**Directions**
Pick out every line in the records below that contains the word "management" and copy each one.

**Supplied material**
########################################

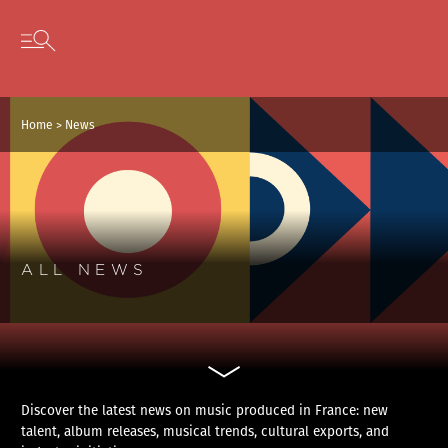
Cookies management panel
Skip to content
Open secondary menu
Home
>
News
ALL NEWS
Discover the latest news on music produced in France: new
talent, album releases, musical trends, cultural exports, and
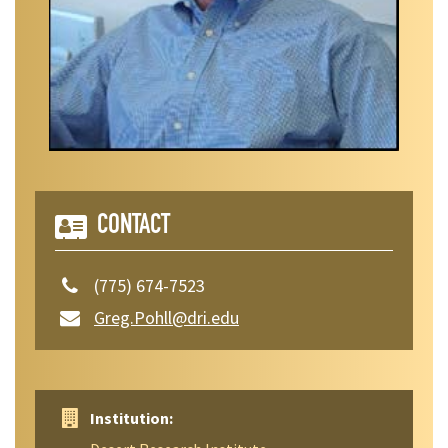
CONTACT
(775) 674-7523
Greg.Pohll@dri.edu
Institution:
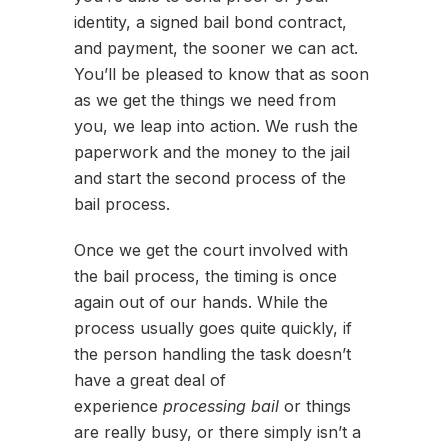
identity, a signed bail bond contract,
and payment, the sooner we can act.
You’ll be pleased to know that as soon
as we get the things we need from
you, we leap into action. We rush the
paperwork and the money to the jail
and start the second process of the
bail process.
Once we get the court involved with
the bail process, the timing is once
again out of our hands. While the
process usually goes quite quickly, if
the person handling the task doesn’t
have a great deal of
experience
processing bail
or things
are really busy, or there simply isn’t a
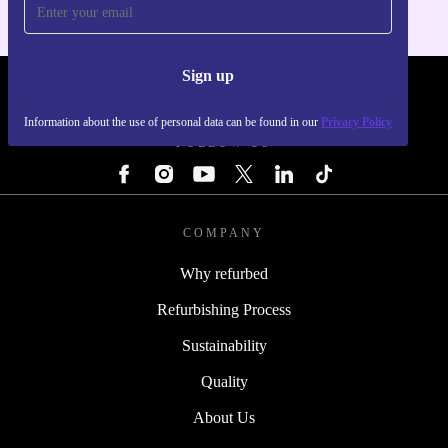
Sign up
REFURBED - RETHINK NEW.
Information about the use of personal data can be found in our
Privacy Policy
FOLLOW US
COMPANY
Why refurbed
Refurbishing Process
Sustainability
Quality
About Us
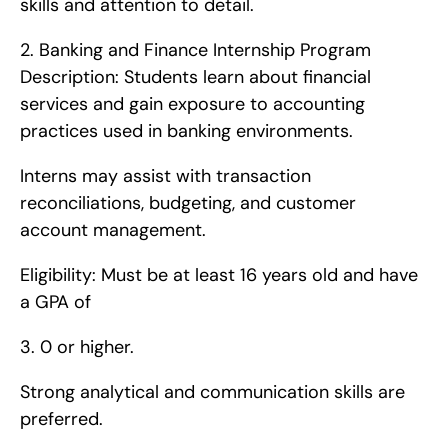
skills and attention to detail. 
2. Banking and Finance Internship Program   
Description: Students learn about financial 
services and gain exposure to accounting 
practices used in banking environments.
Interns may assist with transaction 
reconciliations, budgeting, and customer 
account management.
Eligibility: Must be at least 16 years old and have 
a GPA of 
3. 0 or higher.
Strong analytical and communication skills are 
preferred.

########################################

**Result for this exercise**
Cookies management panel
account management.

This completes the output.